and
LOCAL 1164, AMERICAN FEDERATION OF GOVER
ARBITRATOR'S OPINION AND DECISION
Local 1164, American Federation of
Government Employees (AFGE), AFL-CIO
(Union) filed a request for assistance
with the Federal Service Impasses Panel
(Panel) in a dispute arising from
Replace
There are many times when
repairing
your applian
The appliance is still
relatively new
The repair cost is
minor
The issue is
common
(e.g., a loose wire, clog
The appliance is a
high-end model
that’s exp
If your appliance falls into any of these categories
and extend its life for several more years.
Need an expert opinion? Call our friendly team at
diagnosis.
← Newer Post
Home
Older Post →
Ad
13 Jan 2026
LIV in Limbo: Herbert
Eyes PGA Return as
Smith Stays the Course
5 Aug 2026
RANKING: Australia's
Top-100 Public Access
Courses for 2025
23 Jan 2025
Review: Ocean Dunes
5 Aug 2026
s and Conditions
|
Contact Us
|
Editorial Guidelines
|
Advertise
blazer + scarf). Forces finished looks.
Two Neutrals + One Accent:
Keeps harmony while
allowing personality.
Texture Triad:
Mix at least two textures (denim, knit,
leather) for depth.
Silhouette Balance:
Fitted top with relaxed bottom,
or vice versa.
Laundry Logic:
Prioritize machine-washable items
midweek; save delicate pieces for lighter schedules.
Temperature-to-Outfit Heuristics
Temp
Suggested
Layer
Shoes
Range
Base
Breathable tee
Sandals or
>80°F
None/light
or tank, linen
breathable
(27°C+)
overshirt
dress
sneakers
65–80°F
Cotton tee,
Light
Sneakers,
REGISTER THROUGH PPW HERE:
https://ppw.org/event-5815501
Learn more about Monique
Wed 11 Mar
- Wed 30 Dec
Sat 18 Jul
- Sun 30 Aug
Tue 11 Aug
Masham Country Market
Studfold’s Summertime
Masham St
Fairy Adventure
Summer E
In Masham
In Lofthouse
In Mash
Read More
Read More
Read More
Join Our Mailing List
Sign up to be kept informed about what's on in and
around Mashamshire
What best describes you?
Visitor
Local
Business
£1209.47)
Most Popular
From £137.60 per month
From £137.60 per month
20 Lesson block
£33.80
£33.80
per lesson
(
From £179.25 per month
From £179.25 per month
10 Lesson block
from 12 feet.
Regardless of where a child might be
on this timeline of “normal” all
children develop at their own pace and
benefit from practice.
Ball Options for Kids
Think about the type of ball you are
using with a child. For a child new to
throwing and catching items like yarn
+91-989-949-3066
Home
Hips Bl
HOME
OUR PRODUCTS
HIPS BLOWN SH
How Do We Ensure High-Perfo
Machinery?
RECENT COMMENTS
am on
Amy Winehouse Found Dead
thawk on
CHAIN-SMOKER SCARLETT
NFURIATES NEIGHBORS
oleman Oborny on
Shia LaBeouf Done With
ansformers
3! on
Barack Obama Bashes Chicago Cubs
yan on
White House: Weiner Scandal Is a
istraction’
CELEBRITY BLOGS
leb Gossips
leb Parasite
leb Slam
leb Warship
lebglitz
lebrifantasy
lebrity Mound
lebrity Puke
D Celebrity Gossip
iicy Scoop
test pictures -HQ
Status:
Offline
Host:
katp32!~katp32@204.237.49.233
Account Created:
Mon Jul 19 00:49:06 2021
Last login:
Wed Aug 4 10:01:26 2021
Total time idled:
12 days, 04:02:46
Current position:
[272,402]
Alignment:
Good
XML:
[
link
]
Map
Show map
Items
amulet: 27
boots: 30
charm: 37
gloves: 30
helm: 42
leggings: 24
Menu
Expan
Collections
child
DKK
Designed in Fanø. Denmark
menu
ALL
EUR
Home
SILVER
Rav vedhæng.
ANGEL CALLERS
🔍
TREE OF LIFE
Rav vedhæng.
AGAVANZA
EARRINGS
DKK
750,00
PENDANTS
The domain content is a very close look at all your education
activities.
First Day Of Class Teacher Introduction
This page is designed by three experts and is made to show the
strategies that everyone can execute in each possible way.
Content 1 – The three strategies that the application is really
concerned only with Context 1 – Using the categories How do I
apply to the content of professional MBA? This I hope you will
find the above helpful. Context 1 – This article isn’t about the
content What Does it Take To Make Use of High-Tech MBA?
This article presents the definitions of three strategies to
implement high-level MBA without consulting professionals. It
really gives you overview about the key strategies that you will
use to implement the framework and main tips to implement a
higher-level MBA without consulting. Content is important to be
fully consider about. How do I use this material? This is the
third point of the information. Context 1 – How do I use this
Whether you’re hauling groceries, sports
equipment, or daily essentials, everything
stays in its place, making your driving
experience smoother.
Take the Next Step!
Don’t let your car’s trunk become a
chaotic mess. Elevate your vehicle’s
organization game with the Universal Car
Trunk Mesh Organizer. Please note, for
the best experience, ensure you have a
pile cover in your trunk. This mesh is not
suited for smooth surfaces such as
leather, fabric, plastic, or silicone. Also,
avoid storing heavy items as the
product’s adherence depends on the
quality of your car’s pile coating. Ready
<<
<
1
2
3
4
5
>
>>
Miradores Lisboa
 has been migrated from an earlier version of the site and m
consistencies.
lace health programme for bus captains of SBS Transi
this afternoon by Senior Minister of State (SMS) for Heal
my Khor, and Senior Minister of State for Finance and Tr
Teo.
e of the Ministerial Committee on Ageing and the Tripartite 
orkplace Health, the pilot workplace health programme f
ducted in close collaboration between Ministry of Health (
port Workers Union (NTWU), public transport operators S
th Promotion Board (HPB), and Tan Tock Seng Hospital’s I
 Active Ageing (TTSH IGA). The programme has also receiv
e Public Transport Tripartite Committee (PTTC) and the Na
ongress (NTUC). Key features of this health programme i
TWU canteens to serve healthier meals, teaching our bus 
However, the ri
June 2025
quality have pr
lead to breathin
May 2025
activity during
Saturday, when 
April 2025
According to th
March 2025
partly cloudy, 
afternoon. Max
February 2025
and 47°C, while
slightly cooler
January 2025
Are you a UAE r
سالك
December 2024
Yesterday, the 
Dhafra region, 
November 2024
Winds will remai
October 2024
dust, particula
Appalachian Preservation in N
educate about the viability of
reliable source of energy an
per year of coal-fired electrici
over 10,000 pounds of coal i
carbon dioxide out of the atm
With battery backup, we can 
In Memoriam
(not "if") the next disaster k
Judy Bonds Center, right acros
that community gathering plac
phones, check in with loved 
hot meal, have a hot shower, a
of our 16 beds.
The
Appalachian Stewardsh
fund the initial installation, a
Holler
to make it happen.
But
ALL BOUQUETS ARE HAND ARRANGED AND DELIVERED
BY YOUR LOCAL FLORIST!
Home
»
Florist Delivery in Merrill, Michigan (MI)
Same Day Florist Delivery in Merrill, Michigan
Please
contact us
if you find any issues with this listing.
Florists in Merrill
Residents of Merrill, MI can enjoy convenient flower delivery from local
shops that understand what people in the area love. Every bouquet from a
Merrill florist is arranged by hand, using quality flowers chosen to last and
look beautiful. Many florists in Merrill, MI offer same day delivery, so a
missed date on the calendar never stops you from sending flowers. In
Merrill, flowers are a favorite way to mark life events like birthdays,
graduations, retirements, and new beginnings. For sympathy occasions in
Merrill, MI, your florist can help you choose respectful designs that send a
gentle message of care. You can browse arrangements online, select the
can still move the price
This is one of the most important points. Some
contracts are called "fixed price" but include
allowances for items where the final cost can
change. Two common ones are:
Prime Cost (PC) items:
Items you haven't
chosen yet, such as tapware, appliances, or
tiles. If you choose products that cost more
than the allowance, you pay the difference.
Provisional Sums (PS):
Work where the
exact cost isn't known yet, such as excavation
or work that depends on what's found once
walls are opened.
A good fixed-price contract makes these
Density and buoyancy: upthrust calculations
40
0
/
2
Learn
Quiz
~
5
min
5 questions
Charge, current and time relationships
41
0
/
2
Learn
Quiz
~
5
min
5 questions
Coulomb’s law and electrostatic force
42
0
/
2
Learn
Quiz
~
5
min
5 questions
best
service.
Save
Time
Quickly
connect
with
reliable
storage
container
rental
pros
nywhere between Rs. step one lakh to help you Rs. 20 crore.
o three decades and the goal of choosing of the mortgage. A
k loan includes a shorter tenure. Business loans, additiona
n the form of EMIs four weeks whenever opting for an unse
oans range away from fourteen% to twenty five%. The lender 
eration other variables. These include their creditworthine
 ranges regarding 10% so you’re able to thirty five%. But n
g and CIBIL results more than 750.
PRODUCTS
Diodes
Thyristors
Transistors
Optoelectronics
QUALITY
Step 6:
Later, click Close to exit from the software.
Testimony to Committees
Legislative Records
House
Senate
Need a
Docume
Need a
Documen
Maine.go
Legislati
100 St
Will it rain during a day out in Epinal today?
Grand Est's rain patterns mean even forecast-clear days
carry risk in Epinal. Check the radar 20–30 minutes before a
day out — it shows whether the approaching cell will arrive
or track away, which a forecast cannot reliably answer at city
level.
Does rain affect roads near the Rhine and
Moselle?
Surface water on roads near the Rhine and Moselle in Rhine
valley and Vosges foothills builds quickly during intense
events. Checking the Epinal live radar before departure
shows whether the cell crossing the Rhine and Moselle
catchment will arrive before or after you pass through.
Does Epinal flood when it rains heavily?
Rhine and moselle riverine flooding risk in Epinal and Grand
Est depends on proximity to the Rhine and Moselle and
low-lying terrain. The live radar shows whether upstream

..............................

- To do
Switch "Post" to "Article" in the lines from the beginning through the line containing "Keeps harmony while", inclusive. Give back only those lines, with everything else left the same.

- Solved exercise
and
LOCAL 1164, AMERICAN FEDERATION OF GOVER
ARBITRATOR'S OPINION AND DECISION
Local 1164, American Federation of
Government Employees (AFGE), AFL-CIO
(Union) filed a request for assistance
with the Federal Service Impasses Panel
(Panel) in a dispute arising from
Replace
There are many times when
repairing
your applian
The appliance is still
relatively new
The repair cost is
minor
The issue is
common
(e.g., a loose wire, clog
The appliance is a
high-end model
that’s exp
If your appliance falls into any of these categories
and extend its life for several more years.
Need an expert opinion? Call our friendly team at
diagnosis.
← Newer Article
Home
Older Article →
Ad
13 Jan 2026
LIV in Limbo: Herbert
Eyes PGA Return as
Smith Stays the Course
5 Aug 2026
RANKING: Australia's
Top-100 Public Access
Courses for 2025
23 Jan 2025
Review: Ocean Dunes
5 Aug 2026
s and Conditions
|
Contact Us
|
Editorial Guidelines
|
Advertise
blazer + scarf). Forces finished looks.
Two Neutrals + One Accent:
Keeps harmony while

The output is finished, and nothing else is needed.